Все эти моды очень невинны; не стоят ни исследования, ни каких-либо усилий изменить их; так как обвинение было бы, по всей вероятности, одинаково далеко от природы. Единственное обстоятельство, против которого негодование может быть обоснованно удалено, — это когда операция болезненна или разрушительна для здоровья; например, некоторые практики на Отаити и тугое шнурование английских дам; о последней из которых, насколько она должна быть разрушительна для здоровья и долгой жизни, профессор анатомии имел возможность доказать несколько дней назад в этой Академии.

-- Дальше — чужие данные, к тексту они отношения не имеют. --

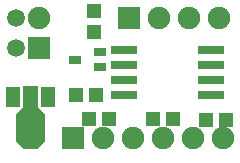
<source format=gts>
G04 DipTrace 2.4.0.2*
%INSquishyDuinoRev2.gts*%
%MOIN*%
%ADD25C,0.0591*%
%ADD30R,0.0866X0.0315*%
%ADD32R,0.0472X0.0669*%
%ADD34R,0.0472X0.0512*%
%ADD36R,0.0413X0.0276*%
%ADD38C,0.0748*%
%ADD40R,0.0748X0.0748*%
%ADD42R,0.0512X0.0472*%
%FSLAX44Y44*%
G04*
G70*
G90*
G75*
G01*
%LNTopMask*%
%LPD*%
D42*
X6536Y5937D3*
X7205D3*
D25*
X4536Y7500D3*
Y8500D3*
D40*
X6411Y4500D3*
D38*
X7411D3*
X8411D3*
X9411D3*
X10411D3*
X11411D3*
D40*
X5286Y7500D3*
D38*
Y8500D3*
D40*
X8286D3*
D38*
X9286D3*
X10286D3*
X11286D3*
D36*
X7330Y6845D3*
Y7357D3*
X6504Y7101D3*
D42*
X11536Y5107D3*
X10867D3*
X9753Y5121D3*
X9084D3*
X6941D3*
X7610D3*
D34*
X7139Y8710D3*
Y8040D3*
D32*
X5598Y5875D3*
G36*
X4772Y6209D2*
Y5517D1*
X4535Y5281D1*
Y4382D1*
X4795Y4123D1*
X5221D1*
X5480Y4382D1*
Y5281D1*
X5244Y5517D1*
Y6209D1*
X4772D1*
G37*
D32*
X4417Y5875D3*
D30*
X11036Y5937D3*
Y6437D3*
Y6937D3*
Y7437D3*
X8123D3*
Y6937D3*
Y6437D3*
Y5937D3*
M02*

</source>
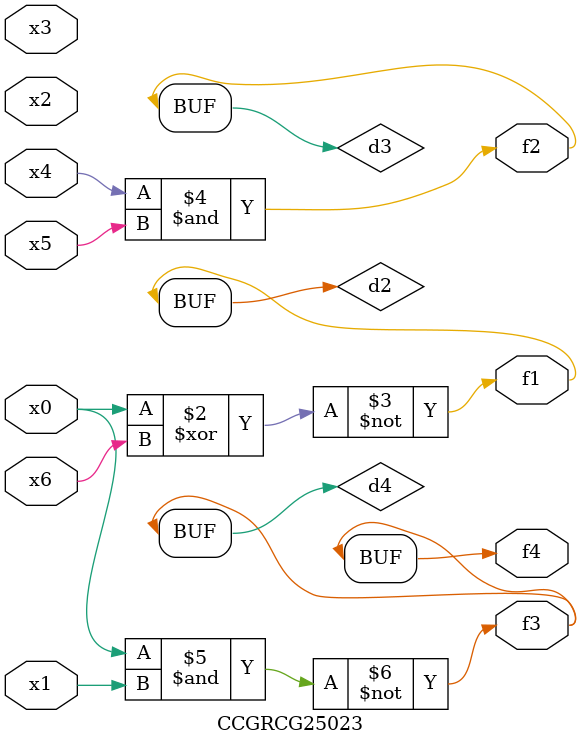
<source format=v>
module CCGRCG25023(
	input x0, x1, x2, x3, x4, x5, x6,
	output f1, f2, f3, f4
);

	wire d1, d2, d3, d4;

	nor (d1, x0);
	xnor (d2, x0, x6);
	and (d3, x4, x5);
	nand (d4, x0, x1);
	assign f1 = d2;
	assign f2 = d3;
	assign f3 = d4;
	assign f4 = d4;
endmodule

</source>
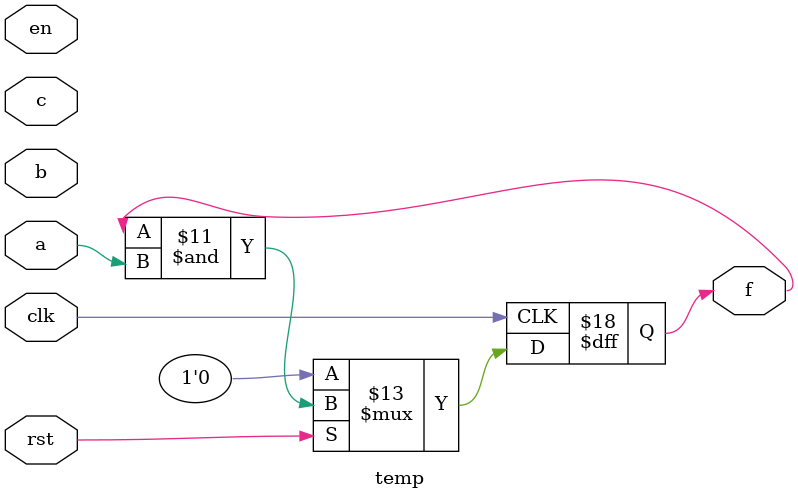
<source format=v>
module temp(clk,rst,en,a,b,c,f);
input a,b,c;
output reg f;
input clk,rst,en;
reg d;

always@(posedge clk)
begin
    if(!rst)
        d <= 0;
    else
        begin
            d <= ~b & ~c;
            d <= d + (a | c);
        end
end

always@(posedge clk)
begin
    if(!rst)
        f <= 0;
    else
        begin
            f <= d + 1;
            f <= f & a;
        end

end
endmodule

</source>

В одежде все так же, как и в вещах более важных. Моды происходят только от тех, кто обладает высокими и мощными преимуществами ранга, рождения и состояния. Многие украшения искусства, те, по крайней мере, для которых нельзя привести никакой причины, передаются нам, принимаются и приобретают свое значение от компании, в которой мы привыкли их видеть. Поскольку Греция и Рим являются источниками, из которых проистекают все виды превосходства, к тому почтению, на которое они имеют право претендовать за удовольствие и знание, которые они нам доставили, мы добровольно добавляем наше одобрение каждого украшения и каждого обычая, которые принадлежали им, вплоть до моды их одежды. Ибо можно заметить, что, не удовлетворяясь ими на их собственном месте, мы не делаем затруднений одевать статуи современных героев или сенаторов в моду римских доспехов или мирной тоги; мы заходим так далеко, что едва можем вынести статую в какой-либо другой драпировке.